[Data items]
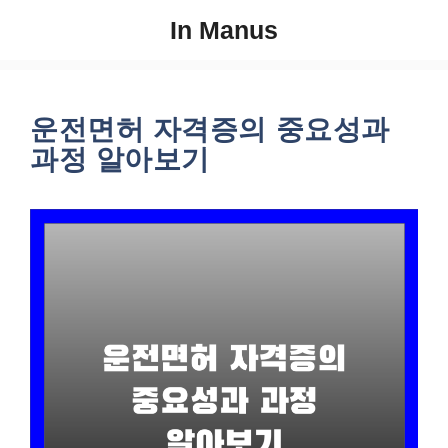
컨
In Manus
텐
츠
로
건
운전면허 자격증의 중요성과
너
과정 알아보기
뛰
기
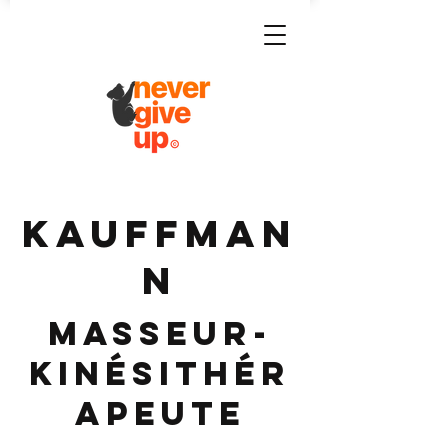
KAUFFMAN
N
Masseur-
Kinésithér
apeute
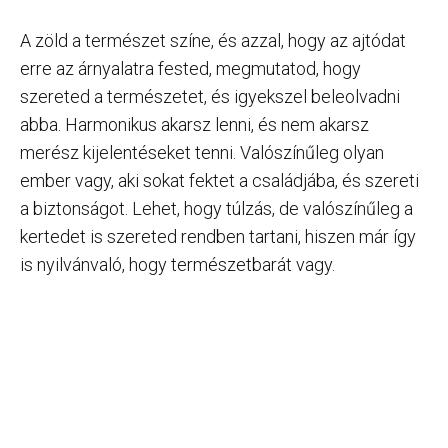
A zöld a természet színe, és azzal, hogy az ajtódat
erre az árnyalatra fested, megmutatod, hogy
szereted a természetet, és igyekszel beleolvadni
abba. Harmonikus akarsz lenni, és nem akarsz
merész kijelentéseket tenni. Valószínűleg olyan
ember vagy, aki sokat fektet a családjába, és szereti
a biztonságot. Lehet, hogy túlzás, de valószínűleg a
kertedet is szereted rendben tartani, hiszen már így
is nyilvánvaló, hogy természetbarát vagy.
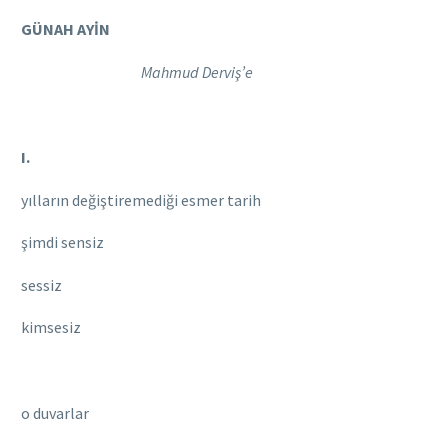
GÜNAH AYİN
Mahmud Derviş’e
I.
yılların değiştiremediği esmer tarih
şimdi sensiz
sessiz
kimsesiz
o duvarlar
...
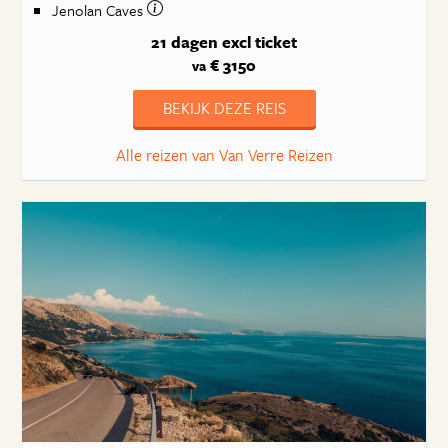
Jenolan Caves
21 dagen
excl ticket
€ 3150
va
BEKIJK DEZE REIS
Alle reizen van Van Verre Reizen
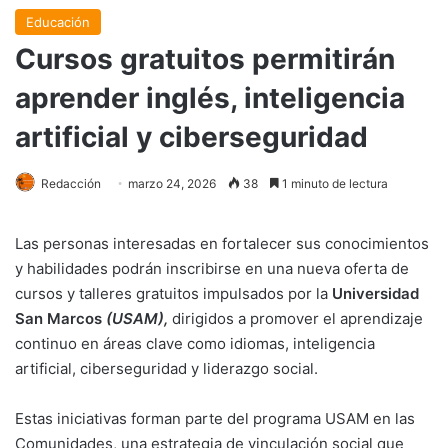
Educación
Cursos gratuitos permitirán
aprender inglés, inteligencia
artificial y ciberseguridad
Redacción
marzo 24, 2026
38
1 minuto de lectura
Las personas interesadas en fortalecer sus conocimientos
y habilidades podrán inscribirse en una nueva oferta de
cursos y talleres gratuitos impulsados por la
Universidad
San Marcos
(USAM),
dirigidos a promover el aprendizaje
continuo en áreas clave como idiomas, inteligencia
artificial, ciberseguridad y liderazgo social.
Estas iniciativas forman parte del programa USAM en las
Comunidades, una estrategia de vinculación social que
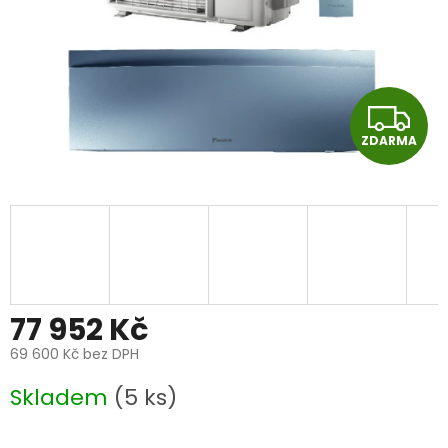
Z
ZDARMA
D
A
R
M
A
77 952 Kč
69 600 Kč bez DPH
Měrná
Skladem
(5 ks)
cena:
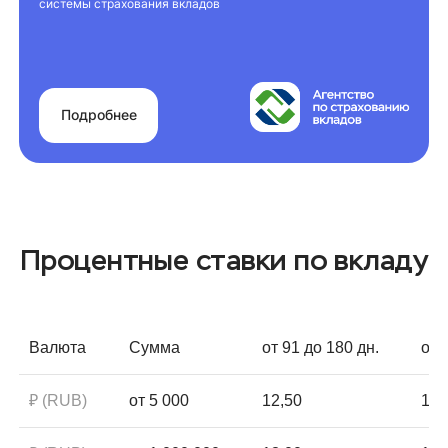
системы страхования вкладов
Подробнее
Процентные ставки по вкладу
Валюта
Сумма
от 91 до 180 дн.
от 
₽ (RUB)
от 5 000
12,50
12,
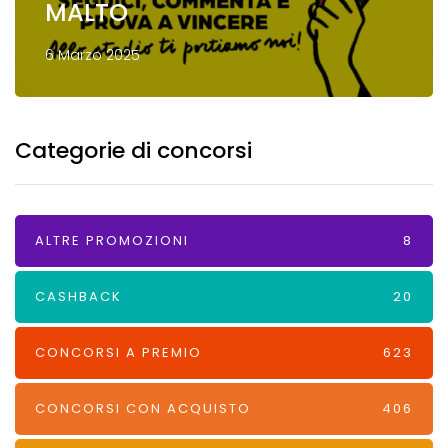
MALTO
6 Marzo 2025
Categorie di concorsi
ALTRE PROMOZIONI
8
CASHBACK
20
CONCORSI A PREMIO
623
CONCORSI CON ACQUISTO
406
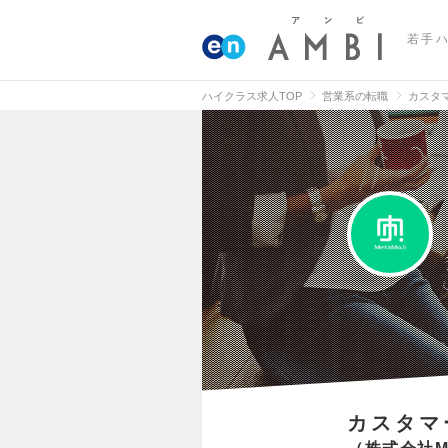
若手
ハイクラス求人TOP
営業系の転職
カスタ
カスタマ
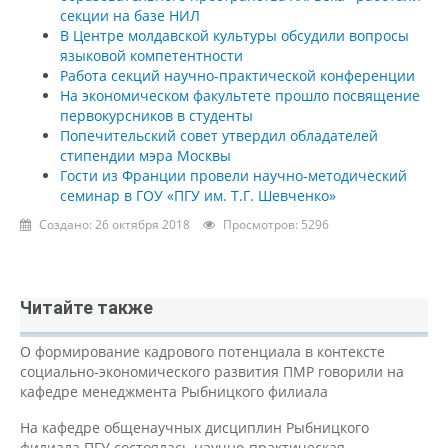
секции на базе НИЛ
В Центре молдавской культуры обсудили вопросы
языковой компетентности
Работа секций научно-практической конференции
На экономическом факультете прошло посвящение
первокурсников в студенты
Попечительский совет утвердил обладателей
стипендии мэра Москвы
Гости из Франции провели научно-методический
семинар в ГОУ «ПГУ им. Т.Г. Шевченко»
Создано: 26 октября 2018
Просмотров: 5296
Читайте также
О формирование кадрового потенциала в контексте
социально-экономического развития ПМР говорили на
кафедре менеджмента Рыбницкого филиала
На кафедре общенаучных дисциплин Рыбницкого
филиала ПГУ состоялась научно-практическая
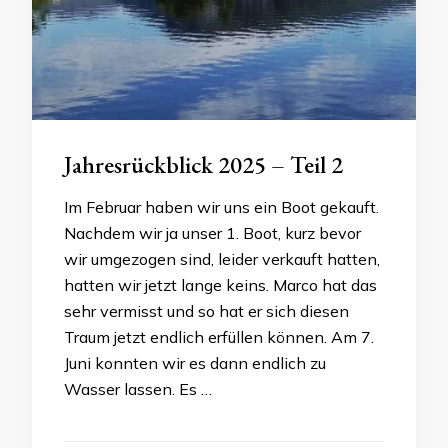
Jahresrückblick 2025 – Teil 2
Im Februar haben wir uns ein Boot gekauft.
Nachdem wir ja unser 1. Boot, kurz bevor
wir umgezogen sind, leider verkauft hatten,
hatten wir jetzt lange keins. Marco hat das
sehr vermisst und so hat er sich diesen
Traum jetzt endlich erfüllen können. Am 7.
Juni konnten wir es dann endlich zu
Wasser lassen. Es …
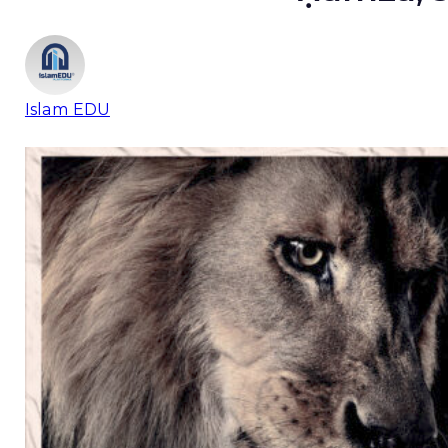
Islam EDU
...
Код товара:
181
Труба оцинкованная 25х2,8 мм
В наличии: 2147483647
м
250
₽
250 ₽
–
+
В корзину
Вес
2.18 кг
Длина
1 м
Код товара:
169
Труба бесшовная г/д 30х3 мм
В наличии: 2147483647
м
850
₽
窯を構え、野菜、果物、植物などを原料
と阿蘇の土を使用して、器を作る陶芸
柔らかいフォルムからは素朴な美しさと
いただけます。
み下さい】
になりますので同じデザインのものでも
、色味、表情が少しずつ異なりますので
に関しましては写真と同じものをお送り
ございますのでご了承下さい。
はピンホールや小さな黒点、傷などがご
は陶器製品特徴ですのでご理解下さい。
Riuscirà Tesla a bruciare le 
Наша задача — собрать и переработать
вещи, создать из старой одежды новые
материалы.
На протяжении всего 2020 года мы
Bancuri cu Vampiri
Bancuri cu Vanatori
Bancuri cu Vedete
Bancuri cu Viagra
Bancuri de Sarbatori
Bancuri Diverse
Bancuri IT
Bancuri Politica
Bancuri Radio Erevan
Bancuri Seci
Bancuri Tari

• **WRITTEN TASK**
Please repeat the lines in the listing above, from the line holding "Jenolan Caves" through the line holding "Alle reizen van Van Verre Reizen", inclusive.

• **YOUR RESPONSE**
Jenolan Caves
21 dagen
excl ticket
€ 3150
va
BEKIJK DEZE REIS
Alle reizen van Van Verre Reizen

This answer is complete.